15 Apr 2011
By Robert Jaques
The time was when hard drive storage was very expensive. But that was then, and this is now – when storage is cheap as chips. And those chips are getting even cheaper all the time, as detailed in the rather obscure Kryder’s Law, which propounds that hard drive capacity per unit of fixed cost will double every two years.
And don’t we just know it. Estimates vary, but research group IDC said a couple of years ago that the human race had clocked up about 487 billion gigabytes of data. If this were to be printed as paperback books, it would create a pile stretching from Earth to Pluto 10 times.
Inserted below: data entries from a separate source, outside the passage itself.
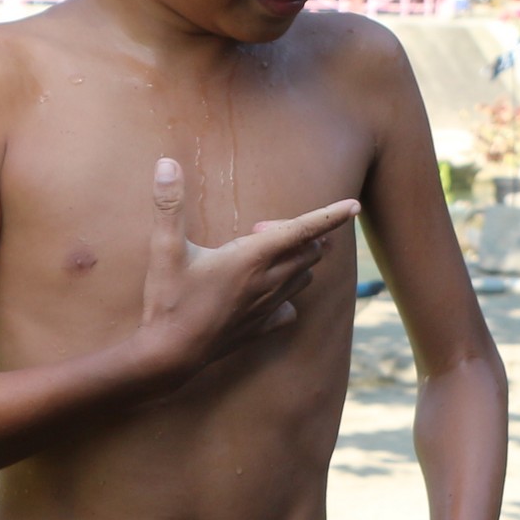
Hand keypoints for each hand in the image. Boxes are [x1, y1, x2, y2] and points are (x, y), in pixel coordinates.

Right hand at [131, 158, 358, 383]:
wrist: (168, 356)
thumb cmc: (168, 301)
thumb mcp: (165, 248)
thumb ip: (169, 204)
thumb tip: (165, 163)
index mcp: (252, 258)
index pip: (302, 230)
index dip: (330, 215)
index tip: (354, 205)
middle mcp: (267, 282)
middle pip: (308, 252)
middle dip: (299, 234)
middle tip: (257, 230)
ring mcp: (267, 308)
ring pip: (302, 278)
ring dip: (298, 261)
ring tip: (266, 254)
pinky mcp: (260, 328)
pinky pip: (288, 310)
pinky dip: (288, 298)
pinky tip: (270, 295)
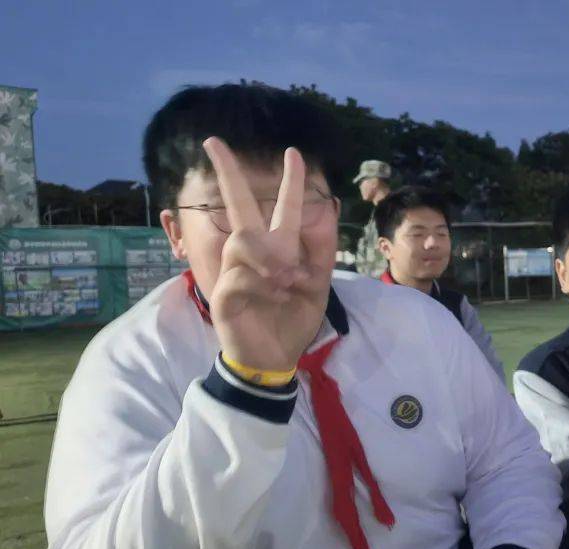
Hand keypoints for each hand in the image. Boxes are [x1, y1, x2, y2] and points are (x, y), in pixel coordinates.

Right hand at [203, 137, 333, 370]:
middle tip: (213, 141)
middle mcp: (252, 253)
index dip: (289, 182)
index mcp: (278, 249)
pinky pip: (239, 274)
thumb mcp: (317, 285)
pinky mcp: (222, 293)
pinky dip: (262, 283)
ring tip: (288, 282)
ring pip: (243, 240)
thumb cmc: (292, 319)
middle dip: (227, 172)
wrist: (276, 357)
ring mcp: (233, 271)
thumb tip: (325, 211)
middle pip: (236, 204)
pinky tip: (276, 297)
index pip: (282, 208)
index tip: (293, 153)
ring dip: (270, 259)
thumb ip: (321, 251)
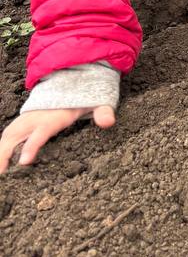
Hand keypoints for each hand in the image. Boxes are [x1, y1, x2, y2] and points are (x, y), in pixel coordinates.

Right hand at [0, 106, 114, 172]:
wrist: (71, 79)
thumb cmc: (83, 97)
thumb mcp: (97, 102)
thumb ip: (102, 111)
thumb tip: (108, 122)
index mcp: (55, 116)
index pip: (41, 132)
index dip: (32, 146)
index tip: (24, 162)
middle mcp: (36, 117)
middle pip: (15, 136)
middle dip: (4, 155)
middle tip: (2, 177)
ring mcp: (27, 119)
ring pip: (7, 136)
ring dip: (0, 154)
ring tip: (0, 176)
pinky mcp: (22, 122)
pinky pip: (7, 136)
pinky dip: (1, 149)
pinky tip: (2, 165)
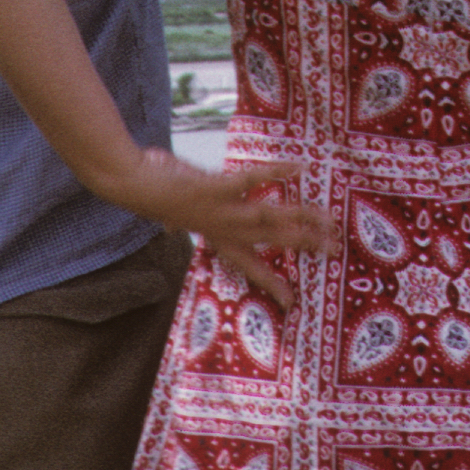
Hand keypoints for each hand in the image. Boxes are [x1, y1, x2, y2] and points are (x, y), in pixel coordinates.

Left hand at [116, 153, 327, 308]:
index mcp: (218, 238)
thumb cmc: (155, 196)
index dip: (272, 285)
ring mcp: (223, 210)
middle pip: (274, 241)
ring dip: (303, 218)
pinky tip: (300, 167)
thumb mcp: (169, 218)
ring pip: (271, 218)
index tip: (292, 302)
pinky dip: (276, 172)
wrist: (135, 185)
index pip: (250, 267)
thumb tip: (168, 228)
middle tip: (335, 248)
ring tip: (330, 219)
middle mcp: (225, 229)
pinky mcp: (217, 187)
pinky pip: (252, 179)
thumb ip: (175, 224)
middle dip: (306, 245)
Unfortunately, this explosion of data has not been matched by a commensurate realignment of the systems on which all of this business-critical information is stored. Typically, different departments have specified and deployed many of their own IT systems organically, based solely on local technical and operational procurement criteria.
As a result, data is locked into silos, and internal departments cannot communicate with each other and share vital information. In addition, it leads to data duplication, often with errors introduced, so records become corrupted and senior managers cannot be confident they have the accurate information they need to make critical decisions. If there are two systems offering different answers to the same question, which should be believed? What if there are three, four or more answers to the same question? The issue also opens up companies to potentially serious compliance and regulatory risk.
A symptom of this data dislocation can be seen in the way companies wrestle to control what Wayne Eckerson at The Data Warehousing Institute described as “spreadmarts” – where staff in different departments create multiple spreadsheets at different times using varying data sources and rules. We know many FDs rely heavily on multiple spreadsheets that are not linked.
The vendors of shiny IT “solutions” should stand up for their share of the blame in creating the mess. Research group Quocirca recently noted that many technology companies’ sales teams have been guilty of focusing on departmental-level managers in order to get fast signoff. From the vendors’ point of view, this practice was, in many cases, encouraged and became self-fulfilling. It is ironic that this situation arose largely because the suppliers could ramp up revenue by pushing integration software and services to sort out the mess they themselves had created, by selling the incompatible systems in the first place.